En el griego, el idioma original de la Biblia, las palabras Aliento y Espíritu significan la misma palabra. La esencia de la Biblia es el aliento de Dios, Su Espíritu.

El aliento como ya sabemos, es necesario para nuestro vivir. Asimismo, la Escritura que es el aliento de Dios tiene que ver con nuestra vida espiritual. Juan 6:63 dice:

El Espíritu es el que da vida; la carne para nada aprovecha; las palabras que Yo os he hablado son espíritu y son vida”.

No son las palabras de la Biblia en blanco y negro las que dan vida; es el Espíritu, la esencia de esas palabras, el que da vida. Cuando descubramos esto, acudiremos a la Biblia no solamente para aprender algo nuevo, sino para tocar la esencia que da vida: el Espíritu en la Palabra.


La vida y quien da vida

Así como con la naranja, podemos distraernos por la apariencia “externa” de la Biblia. Cuando esto sucede, lo más probable es que usemos de manera equivocada la Biblia y pasemos por desapercibido la vida contenida en la Palabra de Dios.

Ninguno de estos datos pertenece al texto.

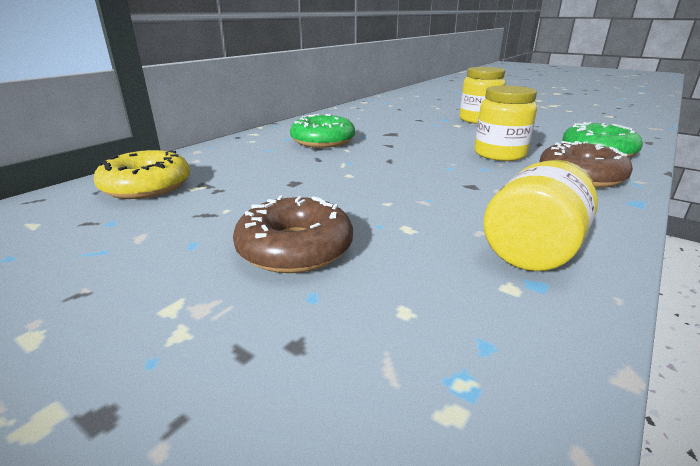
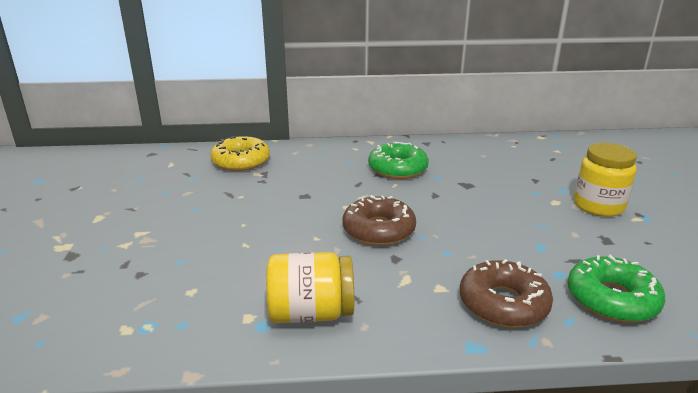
camera: 50 degrees right, 0 degrees up
brown donut [233,195,353,273] -> brown donut moved to [342,195,416,246]
yellow jar [474,85,537,161] -> none

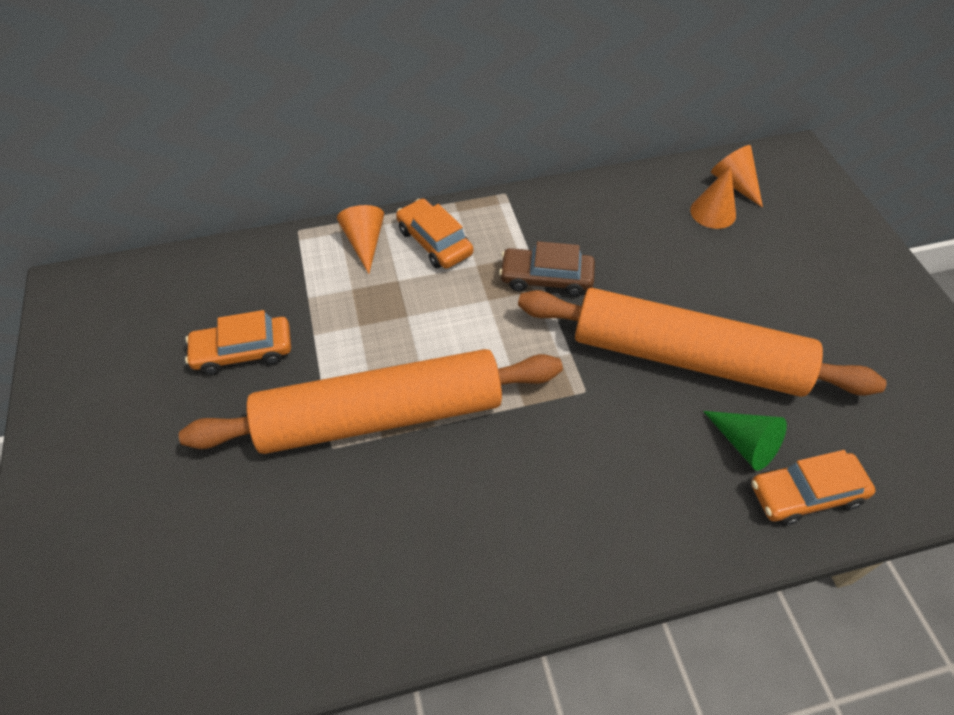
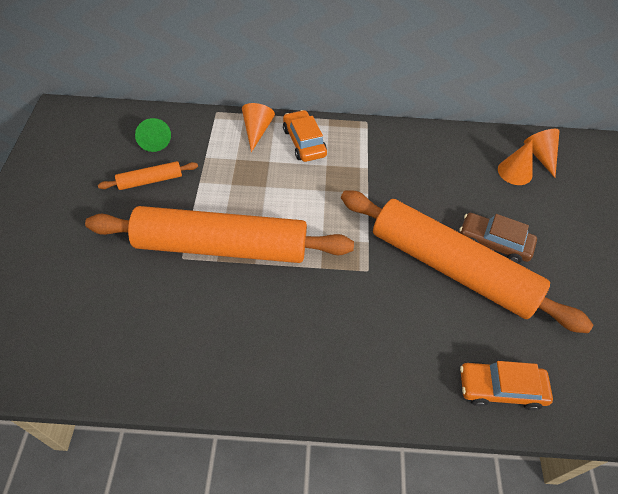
camera: 15 degrees right, 0 degrees up
orange car [185,310,291,375] -> orange rolling pin [98,161,198,190]
brown car [499,241,595,297] -> brown car moved to [459,213,537,264]
green cone [703,411,787,471] -> green cone moved to [135,118,171,152]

No obstante, Dios desea que tengamos Su vida y la tengamos en abundancia (Jn. 10:10). Así que el elemento más importante que debemos obtener de la Biblia es la vida y no las doctrinas, enseñanzas o historias. El aliento de Dios, es decir, el Espíritu de Dios, dan vida, pero las buenas enseñanzas o la ética no nos pueden dar vida. Sólo el Espíritu nos puede dar vida, y este Espíritu es la esencia de la Biblia.

Si nos damos cuenta que el Espíritu es la esencia de la Biblia, nuestra manera de ver esto cambiará. Acudiremos al Espíritu en la Palabra de Dios, y el Espíritu nos dará vida. Esta vida nos refrescará, vivificará, alimentará y logrará que crezcamos en Cristo. Esta es la clave para nuestro crecimiento espiritual.